== HOW TO COMPLETE THIS TASK ==
Every record should be copied exactly, except that pictures are to be omitted.

== TASK INPUTS ==
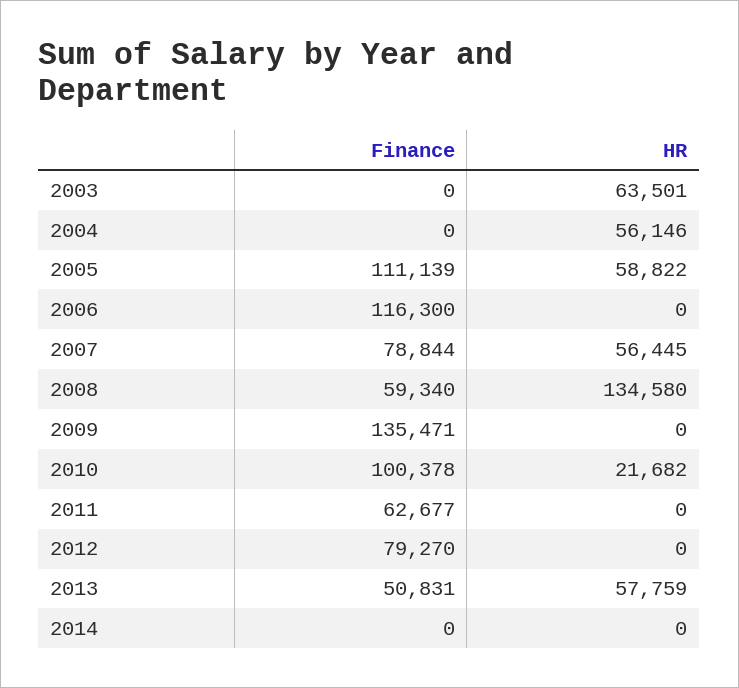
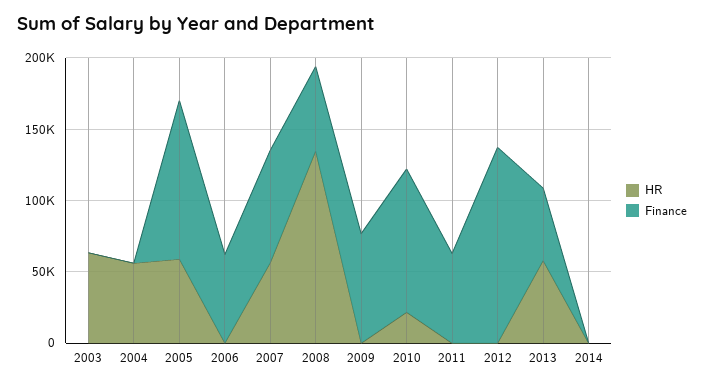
Finance, 2006: 116300 -> 60000
Finance, 2009: 135471 -> 80000
Finance, 2012: 79270 -> 140000

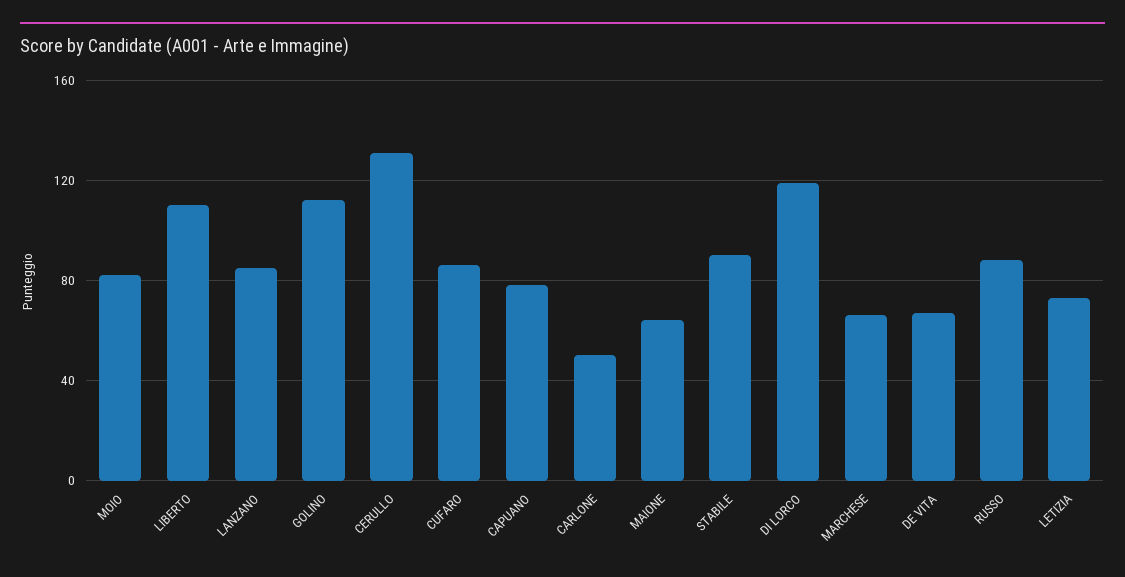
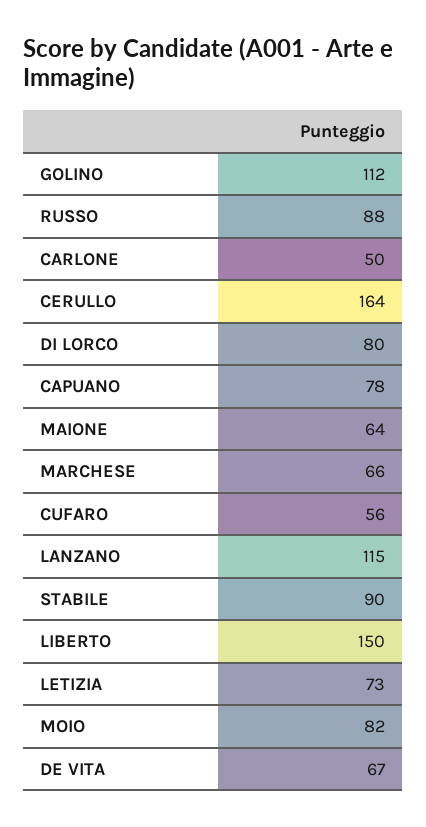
LIBERTO: 110 -> 150
LANZANO: 85 -> 115
CERULLO: 130 -> 164
CUFARO: 85 -> 56
DI LORCO: 120 -> 80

== EXERCISE RESPONSE ==
Finance, 2006: 116300 -> 60000
Finance, 2009: 135471 -> 80000
Finance, 2012: 79270 -> 140000

LIBERTO: 110 -> 150
LANZANO: 85 -> 115
CERULLO: 130 -> 164
CUFARO: 85 -> 56
DI LORCO: 120 -> 80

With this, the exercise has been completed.